28 February 2009

Daring Bakers - February •



I am right under the wire this month with the Daring Bakers challenge. If one of your resolutions this year was to diet - stop reading right now! This challenge would definitely break that resolution. The flourless cake is very manageable and delicious. I made cherry vanilla ice cream with cherry sauce to accompany my very rich chocolate cake.

Flourless Chocolate Cake, Chocolate Valentino •

The February 2009 challenge is hosted by Wendy of WMPE's blog and Dharm of Dad ~ Baker & Chef.

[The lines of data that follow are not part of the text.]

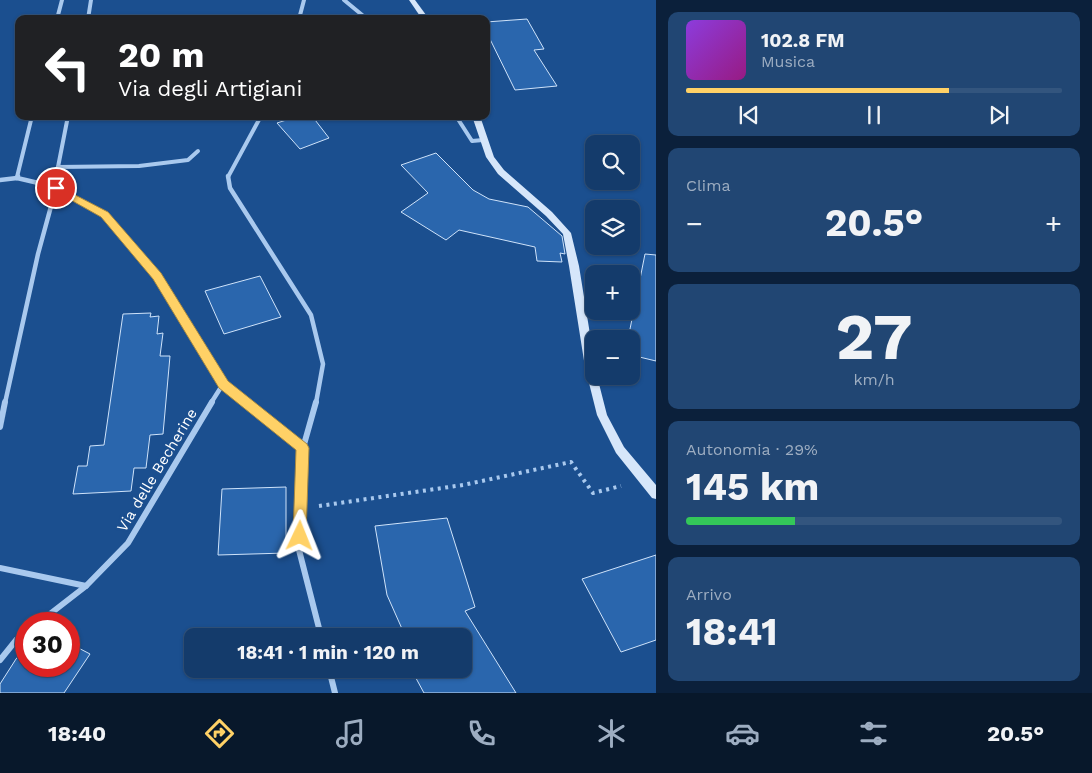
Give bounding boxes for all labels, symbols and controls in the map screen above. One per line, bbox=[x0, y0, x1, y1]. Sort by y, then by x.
text: 102.8 FM bbox=[761, 29, 845, 52]
text: 20 m bbox=[118, 34, 204, 76]
icon: left bbox=[35, 35, 100, 100]
text: Musica bbox=[761, 52, 815, 71]
text: Via degli Artigiani bbox=[118, 76, 302, 101]
icon: previous bbox=[735, 101, 763, 129]
icon: pause bbox=[860, 101, 888, 129]
icon: next bbox=[985, 101, 1013, 129]
map controls bbox=[585, 135, 640, 385]
button: search bbox=[585, 135, 640, 190]
pin bbox=[35, 167, 77, 209]
icon: arrive bbox=[42, 174, 70, 202]
text: Clima bbox=[686, 176, 730, 195]
button: layers bbox=[585, 200, 640, 255]
text: 20.5° bbox=[825, 201, 923, 245]
text: − bbox=[686, 207, 703, 240]
text: + bbox=[1045, 207, 1062, 240]
button: + bbox=[585, 265, 640, 320]
text: 27 bbox=[835, 299, 913, 375]
button: − bbox=[585, 330, 640, 385]
text: km/h bbox=[853, 370, 895, 389]
street label: Via delle Becherine bbox=[113, 405, 201, 535]
text: Autonomia · 29% bbox=[686, 440, 818, 459]
text: 145 km bbox=[686, 465, 819, 509]
position arrow bbox=[273, 509, 325, 561]
text: Arrivo bbox=[686, 585, 732, 604]
text: 18:41 bbox=[686, 610, 778, 654]
speed limit sign: 30 bbox=[15, 612, 80, 677]
text: 18:41 · 1 min · 120 m bbox=[237, 641, 419, 664]
icon: directions bbox=[202, 716, 237, 751]
icon: music bbox=[333, 716, 368, 751]
icon: phone bbox=[464, 716, 499, 751]
icon: climate bbox=[594, 716, 629, 751]
icon: car bbox=[725, 716, 760, 751]
icon: filters bbox=[856, 716, 891, 751]
text: 18:40 bbox=[48, 721, 106, 746]
text: 20.5° bbox=[987, 721, 1044, 746]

We have chosen a Chocolate Valentino cake by Chef Wan; a Vanilla Ice Cream recipe from Dharm and a Vanilla Ice Cream recipe from Wendy as the challenge.

Chocolate Valentino
Preparation Time: 20 minutes

16 ounces (1 pound) (454 grams) of semisweet chocolate, roughly chopped
½ cup (1 stick) plus 2 tablespoons (146 grams total) of unsalted butter
5 large eggs separated

1. Put chocolate and butter in a heatproof bowl and set over a pan of simmering water (the bottom of the bowl should not touch the water) and melt, stirring often.
2. While your chocolate butter mixture is cooling. Butter your pan and line with a parchment circle then butter the parchment.
3. Separate the egg yolks from the egg whites and put into two medium/large bowls.
4. Whip the egg whites in a medium/large grease free bowl until stiff peaks are formed (do not over-whip or the cake will be dry).
5. With the same beater beat the egg yolks together.
6. Add the egg yolks to the cooled chocolate.
7. Fold in 1/3 of the egg whites into the chocolate mixture and follow with remaining 2/3rds. Fold until no white remains without deflating the batter. {link of folding demonstration}
8. Pour batter into prepared pan, the batter should fill the pan 3/4 of the way full, and bake at 375F/190C
9. Bake for 25 minutes until an instant read thermometer reads 140F/60C.
Note – If you do not have an instant read thermometer, the top of the cake will look similar to a brownie and a cake tester will appear wet.
10. Cool cake on a rack for 10 minutes then unmold.

Cherry-Vanilla Ice Cream •

2 cups heavy cream
1 cup whole milk
2/3 cup sugar
Dash of salt
1 tablespoon vanilla extract
2 - 3 drops almond extract
1/4 cup tart cherry juice
1/4 cup apple juice
1/3 cup chopped tart cherries

Mix all ingredients except cherries together. Make ice-cream following instructions of your ice-cream maker. In the last minute of churning, add cherries. Place in freezer until solid.

Tart Cherry Sauce •

1/2 cup tart cherry juice
1/2 cup apple juice
1/4 cup sugar
2 tablespoons cornstarch
2 -3 drops almond extract

In a medium saucepan, combine all ingredients. Cook slowly with low heat until thick and sauce is clear. Serve warm over ice cream and cake.